DESCRIPTION OF THE TASK – Reproduce the listing below in its entirety. Change nothing.

** Opening DATASET EXCERPTS block **

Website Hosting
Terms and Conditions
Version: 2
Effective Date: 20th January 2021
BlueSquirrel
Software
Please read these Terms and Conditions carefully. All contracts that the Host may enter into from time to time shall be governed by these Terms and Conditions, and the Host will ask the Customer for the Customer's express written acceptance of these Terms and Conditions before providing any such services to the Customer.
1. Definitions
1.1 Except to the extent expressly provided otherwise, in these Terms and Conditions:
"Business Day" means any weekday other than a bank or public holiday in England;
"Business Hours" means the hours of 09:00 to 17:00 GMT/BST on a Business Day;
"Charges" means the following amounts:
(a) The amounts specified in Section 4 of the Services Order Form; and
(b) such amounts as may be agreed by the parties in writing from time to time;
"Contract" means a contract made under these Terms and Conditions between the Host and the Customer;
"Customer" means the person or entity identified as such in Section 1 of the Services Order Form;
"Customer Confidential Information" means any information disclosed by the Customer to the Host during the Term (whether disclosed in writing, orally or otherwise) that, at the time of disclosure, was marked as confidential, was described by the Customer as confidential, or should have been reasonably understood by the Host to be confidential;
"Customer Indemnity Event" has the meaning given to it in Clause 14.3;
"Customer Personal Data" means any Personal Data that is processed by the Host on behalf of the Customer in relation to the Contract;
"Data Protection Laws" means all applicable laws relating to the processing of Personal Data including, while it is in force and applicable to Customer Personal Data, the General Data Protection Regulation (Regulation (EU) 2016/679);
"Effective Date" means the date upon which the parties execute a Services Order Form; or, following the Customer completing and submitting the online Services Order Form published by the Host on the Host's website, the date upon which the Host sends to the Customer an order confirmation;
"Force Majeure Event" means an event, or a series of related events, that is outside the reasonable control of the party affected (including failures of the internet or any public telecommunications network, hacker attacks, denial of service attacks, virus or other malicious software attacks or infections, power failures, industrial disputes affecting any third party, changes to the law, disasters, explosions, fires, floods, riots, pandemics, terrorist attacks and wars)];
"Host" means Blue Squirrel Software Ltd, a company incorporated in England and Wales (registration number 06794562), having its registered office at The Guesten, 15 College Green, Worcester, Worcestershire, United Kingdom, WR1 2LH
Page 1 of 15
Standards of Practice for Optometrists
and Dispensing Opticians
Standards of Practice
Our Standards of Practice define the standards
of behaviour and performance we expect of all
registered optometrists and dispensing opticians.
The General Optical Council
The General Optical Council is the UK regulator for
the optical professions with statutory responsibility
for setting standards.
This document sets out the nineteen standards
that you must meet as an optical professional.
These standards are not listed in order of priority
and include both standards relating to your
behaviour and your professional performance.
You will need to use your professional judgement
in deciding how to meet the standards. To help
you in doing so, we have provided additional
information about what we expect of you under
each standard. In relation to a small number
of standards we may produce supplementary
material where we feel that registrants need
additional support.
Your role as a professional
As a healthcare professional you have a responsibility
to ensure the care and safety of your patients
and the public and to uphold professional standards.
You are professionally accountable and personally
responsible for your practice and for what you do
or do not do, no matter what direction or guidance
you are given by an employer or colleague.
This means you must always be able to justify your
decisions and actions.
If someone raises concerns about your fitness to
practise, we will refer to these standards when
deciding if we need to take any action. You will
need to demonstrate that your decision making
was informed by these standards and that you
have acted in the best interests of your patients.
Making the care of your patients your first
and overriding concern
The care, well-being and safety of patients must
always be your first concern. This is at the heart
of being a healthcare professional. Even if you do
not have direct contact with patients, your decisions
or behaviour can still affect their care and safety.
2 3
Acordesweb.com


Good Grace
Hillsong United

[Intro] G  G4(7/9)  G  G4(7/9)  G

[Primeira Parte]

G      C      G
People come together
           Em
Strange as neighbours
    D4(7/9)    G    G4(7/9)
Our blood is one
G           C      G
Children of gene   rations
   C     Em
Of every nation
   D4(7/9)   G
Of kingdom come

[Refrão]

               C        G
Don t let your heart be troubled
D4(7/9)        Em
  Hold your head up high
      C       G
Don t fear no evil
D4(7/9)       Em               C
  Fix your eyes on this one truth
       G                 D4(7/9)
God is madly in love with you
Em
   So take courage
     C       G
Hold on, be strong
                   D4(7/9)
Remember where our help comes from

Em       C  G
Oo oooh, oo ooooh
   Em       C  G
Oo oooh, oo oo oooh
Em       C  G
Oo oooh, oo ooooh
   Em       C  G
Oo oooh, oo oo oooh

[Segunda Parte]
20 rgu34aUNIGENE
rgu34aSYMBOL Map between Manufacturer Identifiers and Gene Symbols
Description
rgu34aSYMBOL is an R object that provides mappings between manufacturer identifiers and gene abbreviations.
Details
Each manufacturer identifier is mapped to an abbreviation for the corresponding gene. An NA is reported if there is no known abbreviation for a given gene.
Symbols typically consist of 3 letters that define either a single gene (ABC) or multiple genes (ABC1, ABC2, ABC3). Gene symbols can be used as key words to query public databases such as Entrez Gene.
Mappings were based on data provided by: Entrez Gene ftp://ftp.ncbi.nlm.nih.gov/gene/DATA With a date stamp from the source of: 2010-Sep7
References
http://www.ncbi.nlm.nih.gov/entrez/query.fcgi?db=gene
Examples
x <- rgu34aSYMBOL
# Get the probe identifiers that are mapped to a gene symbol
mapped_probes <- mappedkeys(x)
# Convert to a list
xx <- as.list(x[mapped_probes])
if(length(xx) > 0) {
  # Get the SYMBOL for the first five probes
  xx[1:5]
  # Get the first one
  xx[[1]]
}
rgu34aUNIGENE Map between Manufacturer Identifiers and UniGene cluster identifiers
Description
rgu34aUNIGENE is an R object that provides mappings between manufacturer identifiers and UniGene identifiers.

** Closing DATASET EXCERPTS block **

WRITTEN REPLY –
Website Hosting
Terms and Conditions
Version: 2
Effective Date: 20th January 2021
BlueSquirrel
Software
Please read these Terms and Conditions carefully. All contracts that the Host may enter into from time to time shall be governed by these Terms and Conditions, and the Host will ask the Customer for the Customer's express written acceptance of these Terms and Conditions before providing any such services to the Customer.
1. Definitions
1.1 Except to the extent expressly provided otherwise, in these Terms and Conditions:
"Business Day" means any weekday other than a bank or public holiday in England;
"Business Hours" means the hours of 09:00 to 17:00 GMT/BST on a Business Day;
"Charges" means the following amounts:
(a) The amounts specified in Section 4 of the Services Order Form; and
(b) such amounts as may be agreed by the parties in writing from time to time;
"Contract" means a contract made under these Terms and Conditions between the Host and the Customer;
"Customer" means the person or entity identified as such in Section 1 of the Services Order Form;
"Customer Confidential Information" means any information disclosed by the Customer to the Host during the Term (whether disclosed in writing, orally or otherwise) that, at the time of disclosure, was marked as confidential, was described by the Customer as confidential, or should have been reasonably understood by the Host to be confidential;
"Customer Indemnity Event" has the meaning given to it in Clause 14.3;
"Customer Personal Data" means any Personal Data that is processed by the Host on behalf of the Customer in relation to the Contract;
"Data Protection Laws" means all applicable laws relating to the processing of Personal Data including, while it is in force and applicable to Customer Personal Data, the General Data Protection Regulation (Regulation (EU) 2016/679);
"Effective Date" means the date upon which the parties execute a Services Order Form; or, following the Customer completing and submitting the online Services Order Form published by the Host on the Host's website, the date upon which the Host sends to the Customer an order confirmation;
"Force Majeure Event" means an event, or a series of related events, that is outside the reasonable control of the party affected (including failures of the internet or any public telecommunications network, hacker attacks, denial of service attacks, virus or other malicious software attacks or infections, power failures, industrial disputes affecting any third party, changes to the law, disasters, explosions, fires, floods, riots, pandemics, terrorist attacks and wars)];
"Host" means Blue Squirrel Software Ltd, a company incorporated in England and Wales (registration number 06794562), having its registered office at The Guesten, 15 College Green, Worcester, Worcestershire, United Kingdom, WR1 2LH
Page 1 of 15
Standards of Practice for Optometrists
and Dispensing Opticians
Standards of Practice
Our Standards of Practice define the standards
of behaviour and performance we expect of all
registered optometrists and dispensing opticians.
The General Optical Council
The General Optical Council is the UK regulator for
the optical professions with statutory responsibility
for setting standards.
This document sets out the nineteen standards
that you must meet as an optical professional.
These standards are not listed in order of priority
and include both standards relating to your
behaviour and your professional performance.
You will need to use your professional judgement
in deciding how to meet the standards. To help
you in doing so, we have provided additional
information about what we expect of you under
each standard. In relation to a small number
of standards we may produce supplementary
material where we feel that registrants need
additional support.
Your role as a professional
As a healthcare professional you have a responsibility
to ensure the care and safety of your patients
and the public and to uphold professional standards.
You are professionally accountable and personally
responsible for your practice and for what you do
or do not do, no matter what direction or guidance
you are given by an employer or colleague.
This means you must always be able to justify your
decisions and actions.
If someone raises concerns about your fitness to
practise, we will refer to these standards when
deciding if we need to take any action. You will
need to demonstrate that your decision making
was informed by these standards and that you
have acted in the best interests of your patients.
Making the care of your patients your first
and overriding concern
The care, well-being and safety of patients must
always be your first concern. This is at the heart
of being a healthcare professional. Even if you do
not have direct contact with patients, your decisions
or behaviour can still affect their care and safety.
2 3
Acordesweb.com


Good Grace
Hillsong United

[Intro] G  G4(7/9)  G  G4(7/9)  G

[Primeira Parte]

G      C      G
People come together
           Em
Strange as neighbours
    D4(7/9)    G    G4(7/9)
Our blood is one
G           C      G
Children of gene   rations
   C     Em
Of every nation
   D4(7/9)   G
Of kingdom come

[Refrão]

               C        G
Don t let your heart be troubled
D4(7/9)        Em
  Hold your head up high
      C       G
Don t fear no evil
D4(7/9)       Em               C
  Fix your eyes on this one truth
       G                 D4(7/9)
God is madly in love with you
Em
   So take courage
     C       G
Hold on, be strong
                   D4(7/9)
Remember where our help comes from

Em       C  G
Oo oooh, oo ooooh
   Em       C  G
Oo oooh, oo oo oooh
Em       C  G
Oo oooh, oo ooooh
   Em       C  G
Oo oooh, oo oo oooh

[Segunda Parte]
20 rgu34aUNIGENE
rgu34aSYMBOL Map between Manufacturer Identifiers and Gene Symbols
Description
rgu34aSYMBOL is an R object that provides mappings between manufacturer identifiers and gene abbreviations.
Details
Each manufacturer identifier is mapped to an abbreviation for the corresponding gene. An NA is reported if there is no known abbreviation for a given gene.
Symbols typically consist of 3 letters that define either a single gene (ABC) or multiple genes (ABC1, ABC2, ABC3). Gene symbols can be used as key words to query public databases such as Entrez Gene.
Mappings were based on data provided by: Entrez Gene ftp://ftp.ncbi.nlm.nih.gov/gene/DATA With a date stamp from the source of: 2010-Sep7
References
http://www.ncbi.nlm.nih.gov/entrez/query.fcgi?db=gene
Examples
x <- rgu34aSYMBOL
# Get the probe identifiers that are mapped to a gene symbol
mapped_probes <- mappedkeys(x)
# Convert to a list
xx <- as.list(x[mapped_probes])
if(length(xx) > 0) {
  # Get the SYMBOL for the first five probes
  xx[1:5]
  # Get the first one
  xx[[1]]
}
rgu34aUNIGENE Map between Manufacturer Identifiers and UniGene cluster identifiers
Description
rgu34aUNIGENE is an R object that provides mappings between manufacturer identifiers and UniGene identifiers.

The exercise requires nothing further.